Global supply chains must be rebuilt following the Covid-19 pandemic with more resilience, sustainability and digitalisation while removing the constraints of protectionism, government officials and corporate bosses said.
The pandemic, trade tensions, the Russia-Ukraine war and some countries’ industrial policies are among the factors leading to a “re-jig” of global supply chains, Saudi Investment Minister Khalid Al Falih said on Thursday during a panel discussion in Davos.
“All of these are converging together and putting this puzzle in front of us: How do we build resilience in our supply chains but without losing the benefits of globalisation?,” he said.
“If we’re going to re-engineer globalisation to ‘Globalisation 2.0’, then what are the design parameters to retain the wins and add to it the resilience, sustainability and agility that we need.”
The head of one of the world’s largest enablers of global trade highlighted the impact of US-China tensions on global markets, calling for more “open trade” and less government intervention in business.
“As businessmen we can cope with anything and we can find a solution, the only thing that we cannot cope with, which I’m concerned about, is the emergence of another cold war between China and the US,” Sultan Bin Sulayem, DP World’s chairman and chief executive, said on the panel.
“That disrupts the market in a big way … today we need to see supply chain resilience continue, we need to see the ability to supply cargo.”
He acknowledged the advantages of “near-shoring” or producing goods and services closer to companies’ home bases, including faster delivery times and lower costs, but warned of the downside of protectionist policies.
An increasing number of companies are bringing their supply chains and manufacturing bases closer to home to reduce risks, avoid disruption, cut transport costs and benefit from government incentives, DP World said in a report released on Tuesday.
A total of 96 per cent of company executives surveyed are reconfiguring supply chains because of geopolitical events such as the Russia-Ukraine war and US-China tensions, said the Trade in Transition study commissioned by DP World and led by Economist Impact.
The number of companies shifting their manufacturing and suppliers last year — either to their home markets or nearby — doubled from 2021, said the survey, which was released at the World Economic Forum annual meeting.
Some 10 per cent of respondents cited the fragmentation of the world into trade blocs as limiting the growth of international trade.
Beyond the war in Ukraine, US-China tensions and cyber warfare are preventing the efficient functioning of economies worldwide, the survey said.
This is leading to increasingly protectionist policies by some countries and further fragmentation of the global trade system.
Businesses are finding ways to grow in this climate. Altering supply chains either through diversification or bringing manufacturing bases closer to home is one response.
The widespread and increasing adoption of technology is another way to build resilience into the supply chain, the survey found.
DP World invested heavily in digitalisation to boost its customer reach during the pandemic, as the global crisis exposed the fragility of supply chains, Mr Bin Sulayem said at the panel.

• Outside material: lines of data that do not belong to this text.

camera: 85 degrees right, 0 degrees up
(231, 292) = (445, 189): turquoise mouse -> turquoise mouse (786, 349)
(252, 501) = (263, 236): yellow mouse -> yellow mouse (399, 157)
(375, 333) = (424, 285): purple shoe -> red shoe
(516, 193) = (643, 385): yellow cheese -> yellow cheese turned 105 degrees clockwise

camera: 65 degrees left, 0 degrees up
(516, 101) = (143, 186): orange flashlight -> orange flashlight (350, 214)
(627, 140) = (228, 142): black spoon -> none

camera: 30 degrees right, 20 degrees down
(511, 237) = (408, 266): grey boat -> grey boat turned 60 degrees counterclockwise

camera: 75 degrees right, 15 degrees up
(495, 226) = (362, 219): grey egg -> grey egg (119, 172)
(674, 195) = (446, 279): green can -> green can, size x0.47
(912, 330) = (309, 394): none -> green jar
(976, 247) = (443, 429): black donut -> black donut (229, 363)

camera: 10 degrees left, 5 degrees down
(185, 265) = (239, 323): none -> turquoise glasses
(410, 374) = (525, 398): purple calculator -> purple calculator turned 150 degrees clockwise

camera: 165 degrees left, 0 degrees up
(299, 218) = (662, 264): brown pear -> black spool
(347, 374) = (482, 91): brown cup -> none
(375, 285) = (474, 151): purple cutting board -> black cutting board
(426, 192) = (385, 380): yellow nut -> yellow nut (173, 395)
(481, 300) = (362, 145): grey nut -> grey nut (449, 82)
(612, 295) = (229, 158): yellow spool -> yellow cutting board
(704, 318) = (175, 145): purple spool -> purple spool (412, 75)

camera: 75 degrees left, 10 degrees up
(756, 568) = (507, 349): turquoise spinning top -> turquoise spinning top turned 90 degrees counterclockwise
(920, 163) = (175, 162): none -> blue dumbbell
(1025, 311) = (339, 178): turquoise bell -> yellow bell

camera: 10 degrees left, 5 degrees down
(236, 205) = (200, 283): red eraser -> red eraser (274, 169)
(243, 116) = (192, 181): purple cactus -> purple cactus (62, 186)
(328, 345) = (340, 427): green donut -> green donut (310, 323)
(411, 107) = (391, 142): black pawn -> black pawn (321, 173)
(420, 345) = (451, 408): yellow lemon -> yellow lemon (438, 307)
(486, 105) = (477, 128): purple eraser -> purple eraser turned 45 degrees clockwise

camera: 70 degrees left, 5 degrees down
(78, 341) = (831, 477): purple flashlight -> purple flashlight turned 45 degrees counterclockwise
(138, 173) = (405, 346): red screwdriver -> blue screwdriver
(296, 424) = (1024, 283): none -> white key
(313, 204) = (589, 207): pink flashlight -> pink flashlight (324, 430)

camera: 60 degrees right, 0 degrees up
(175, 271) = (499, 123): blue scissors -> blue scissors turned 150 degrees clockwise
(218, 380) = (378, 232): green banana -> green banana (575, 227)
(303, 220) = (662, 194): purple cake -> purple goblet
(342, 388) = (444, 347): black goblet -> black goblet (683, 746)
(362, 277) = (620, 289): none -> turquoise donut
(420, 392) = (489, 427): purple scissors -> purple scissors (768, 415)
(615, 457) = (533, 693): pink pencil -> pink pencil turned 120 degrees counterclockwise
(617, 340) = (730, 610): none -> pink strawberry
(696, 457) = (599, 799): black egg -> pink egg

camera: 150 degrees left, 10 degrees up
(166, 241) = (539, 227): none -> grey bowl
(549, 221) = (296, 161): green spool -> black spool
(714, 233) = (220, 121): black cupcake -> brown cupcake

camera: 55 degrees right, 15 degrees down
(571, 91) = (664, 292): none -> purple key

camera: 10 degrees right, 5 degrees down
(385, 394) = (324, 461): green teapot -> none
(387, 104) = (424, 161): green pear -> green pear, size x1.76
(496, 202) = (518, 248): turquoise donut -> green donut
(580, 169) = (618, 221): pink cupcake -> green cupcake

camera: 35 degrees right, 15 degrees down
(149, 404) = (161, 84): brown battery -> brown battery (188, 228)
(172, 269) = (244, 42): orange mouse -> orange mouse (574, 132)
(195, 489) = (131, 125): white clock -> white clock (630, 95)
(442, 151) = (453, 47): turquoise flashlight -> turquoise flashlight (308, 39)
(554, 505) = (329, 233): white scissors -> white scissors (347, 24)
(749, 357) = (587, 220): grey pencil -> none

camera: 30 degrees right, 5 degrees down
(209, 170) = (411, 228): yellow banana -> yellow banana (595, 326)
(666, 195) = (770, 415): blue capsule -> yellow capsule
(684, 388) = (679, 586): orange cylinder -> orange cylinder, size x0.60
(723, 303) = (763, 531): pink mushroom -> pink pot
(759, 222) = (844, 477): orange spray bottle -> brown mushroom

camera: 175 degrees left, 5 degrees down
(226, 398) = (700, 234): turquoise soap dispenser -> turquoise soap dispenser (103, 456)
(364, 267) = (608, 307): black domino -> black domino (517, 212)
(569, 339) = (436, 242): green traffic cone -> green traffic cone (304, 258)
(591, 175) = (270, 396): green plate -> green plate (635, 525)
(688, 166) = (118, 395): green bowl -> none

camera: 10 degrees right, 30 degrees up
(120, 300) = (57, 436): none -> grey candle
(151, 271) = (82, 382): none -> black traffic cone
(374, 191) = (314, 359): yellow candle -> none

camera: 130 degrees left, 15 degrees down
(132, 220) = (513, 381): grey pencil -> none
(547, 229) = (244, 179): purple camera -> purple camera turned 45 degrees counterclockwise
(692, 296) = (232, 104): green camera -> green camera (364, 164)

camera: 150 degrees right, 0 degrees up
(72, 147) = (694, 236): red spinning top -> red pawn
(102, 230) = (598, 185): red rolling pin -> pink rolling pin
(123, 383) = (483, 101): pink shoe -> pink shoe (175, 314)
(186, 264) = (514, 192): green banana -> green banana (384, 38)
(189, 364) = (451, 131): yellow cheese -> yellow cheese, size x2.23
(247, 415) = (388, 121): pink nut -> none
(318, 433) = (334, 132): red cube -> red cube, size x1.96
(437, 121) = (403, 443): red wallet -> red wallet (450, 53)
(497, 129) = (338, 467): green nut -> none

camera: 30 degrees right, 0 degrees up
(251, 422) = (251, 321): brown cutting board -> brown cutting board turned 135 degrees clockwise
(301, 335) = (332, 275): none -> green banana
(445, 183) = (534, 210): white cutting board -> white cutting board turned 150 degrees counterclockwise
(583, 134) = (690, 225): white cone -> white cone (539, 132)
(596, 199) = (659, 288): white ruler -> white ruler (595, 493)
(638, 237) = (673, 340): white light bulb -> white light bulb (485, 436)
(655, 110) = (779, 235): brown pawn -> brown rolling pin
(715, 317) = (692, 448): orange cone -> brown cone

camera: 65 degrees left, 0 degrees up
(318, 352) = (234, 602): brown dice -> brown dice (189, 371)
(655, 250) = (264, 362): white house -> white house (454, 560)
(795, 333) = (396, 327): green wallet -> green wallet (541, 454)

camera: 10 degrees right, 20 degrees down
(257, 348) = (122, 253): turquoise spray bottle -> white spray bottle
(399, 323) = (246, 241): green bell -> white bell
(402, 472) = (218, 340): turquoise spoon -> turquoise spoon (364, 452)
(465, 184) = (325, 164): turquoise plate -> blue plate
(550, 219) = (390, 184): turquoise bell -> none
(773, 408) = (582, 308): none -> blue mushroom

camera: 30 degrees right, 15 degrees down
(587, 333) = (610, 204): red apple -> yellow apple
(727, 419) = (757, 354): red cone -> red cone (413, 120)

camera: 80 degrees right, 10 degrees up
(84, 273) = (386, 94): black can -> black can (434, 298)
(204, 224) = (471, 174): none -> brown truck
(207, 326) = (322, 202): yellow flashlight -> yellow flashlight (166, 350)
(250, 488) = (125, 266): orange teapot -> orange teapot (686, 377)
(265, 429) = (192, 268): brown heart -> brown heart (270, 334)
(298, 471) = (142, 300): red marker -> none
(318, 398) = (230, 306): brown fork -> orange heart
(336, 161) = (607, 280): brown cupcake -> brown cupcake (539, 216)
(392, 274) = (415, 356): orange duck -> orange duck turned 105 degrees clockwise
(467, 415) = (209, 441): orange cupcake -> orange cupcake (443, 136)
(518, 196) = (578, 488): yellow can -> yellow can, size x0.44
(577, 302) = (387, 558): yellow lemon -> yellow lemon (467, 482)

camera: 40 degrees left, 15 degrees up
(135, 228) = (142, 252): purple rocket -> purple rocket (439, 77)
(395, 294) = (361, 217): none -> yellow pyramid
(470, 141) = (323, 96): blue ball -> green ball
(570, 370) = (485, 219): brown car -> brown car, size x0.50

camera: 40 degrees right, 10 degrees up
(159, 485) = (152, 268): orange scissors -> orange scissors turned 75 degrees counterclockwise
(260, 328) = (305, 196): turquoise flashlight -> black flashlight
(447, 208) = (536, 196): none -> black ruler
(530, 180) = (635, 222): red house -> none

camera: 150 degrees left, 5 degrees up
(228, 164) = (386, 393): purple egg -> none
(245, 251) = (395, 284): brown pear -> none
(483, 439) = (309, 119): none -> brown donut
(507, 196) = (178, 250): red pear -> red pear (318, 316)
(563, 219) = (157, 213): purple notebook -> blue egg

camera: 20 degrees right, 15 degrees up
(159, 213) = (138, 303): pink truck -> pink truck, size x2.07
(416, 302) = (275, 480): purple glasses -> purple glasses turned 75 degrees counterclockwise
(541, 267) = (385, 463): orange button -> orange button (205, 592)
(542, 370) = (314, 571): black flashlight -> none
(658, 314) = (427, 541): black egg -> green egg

In the reconfiguration of global supply chains, they will move from a “hub-and-spoke” system to a multi-hub global system where each country “plays to its strengths in an interdependent way”, Mr Al Falih said.
In October, Saudi Arabia rolled out a new initiative that aims to attract global industrial companies to the kingdom and seeks to shore up 40 billion Saudi riyals ($10.6 billion) worth of investments in the first two years of the launch.
Under the Global Supply Chain Resilience Initiative (GSCRI), launched by the kingdom’s Crown Prince Mohammed bin Salman, Saudi Arabia will earmark 10 billion riyals in financial and non-financial incentives for investors.
Rebuilding supply chains can be viewed through the “triangle of cost, resilience and sustainability … with innovation at the heart of it”, along with “complementarity between government and private sector across borders”, Mr Al Falih said.
“Let’s watch out for protectionism,” Mr Al Falih said when asked about ways to remove roadblocks from supply chains. “Protectionism is not the solution … we should not reverse history.”